New clues help explain why the SARS-CoV-2 omicron variant is so transmissible
A team of researchers with members from the Gladstone Institute and Curative Inc. has uncovered new attributes of the SARS-CoV-2 omicron variant that could explain why it is so much more transmissible than other variants of the virus. In their study, published in Proceedings of the National Academy of Sciences, the group used virus-like particles (VLPs) to study the assembly and neutralization capabilities of the omicron variant.
As the pandemic has worn on, scientists discovered that, as expected, the SARS-CoV-2 virus has mutated into several variants. Prior research has suggested that some of the variants make people sicker than others and also that some of the variants are more transmissible—they infect people more easily, allowing more people to become infected in a shorter amount of time. One such variant, omicron, was found to be particularly transmissible, and in this new effort the researchers aim to know why.

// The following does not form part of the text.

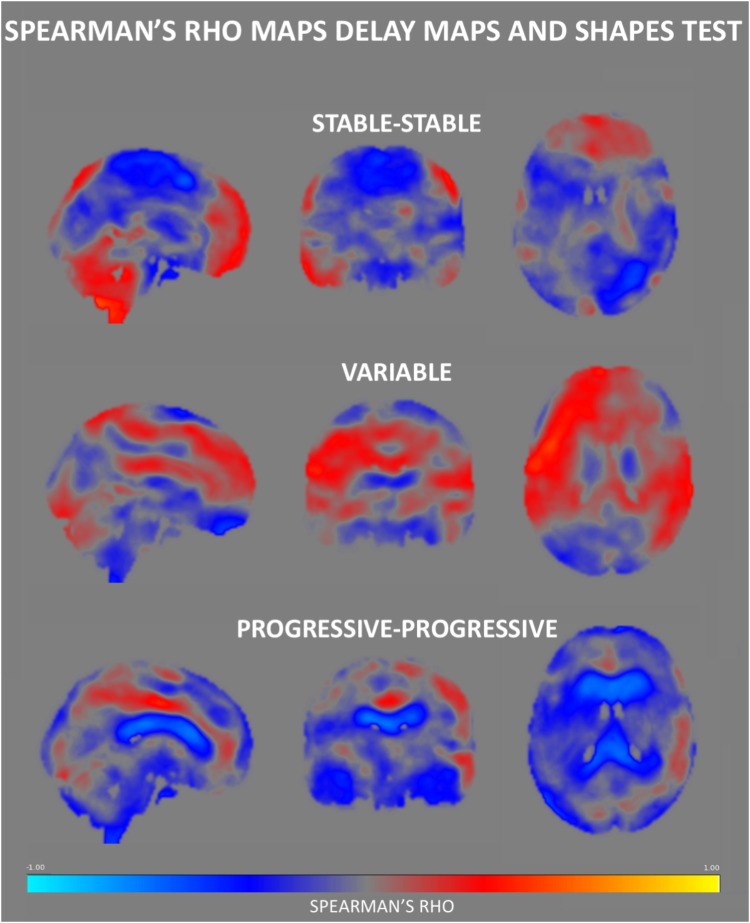
Spearman’s rho correlation maps between ASL values and the Shapes test performance. A predominance of negative associations was found in the SS group, with positive correlations residing in the frontal and cerebellar regions. The PP group also displays a negative association in most of the brain areas especially in regions surrounding the ventricles. Interestingly, the Spearman rho maps of the V group show global prominent positive correlations in areas that show negative rho values in the SS group, residing largely in the medial part of the brain.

To learn more about the unique transmissibility features of the omicron variant, the researchers studied VLPs instead of the virus itself due to safety concerns. In their study, they analyzed attributes of four VLP models of four notable SARS-CoV-2 variants: omicron, delta, B.1.1 and B.1. All were tested against antisera samples obtained from infected patients. They found that antisera from patients was approximately 15 times less effective against omicron as B.1, the original strain, even though the neutralizing effect of two vaccines increased. And in taking a closer look at the N mutation that makes omicron different from other strains, the researchers found it allowed the virus to enter host cells more easily and also gave it a four-and-a-half-fold higher assembly. They suggest that omicron is more transmissible due to several factors—its efficient assembly, its cell entry efficiency and its antibody-neutralizing abilities.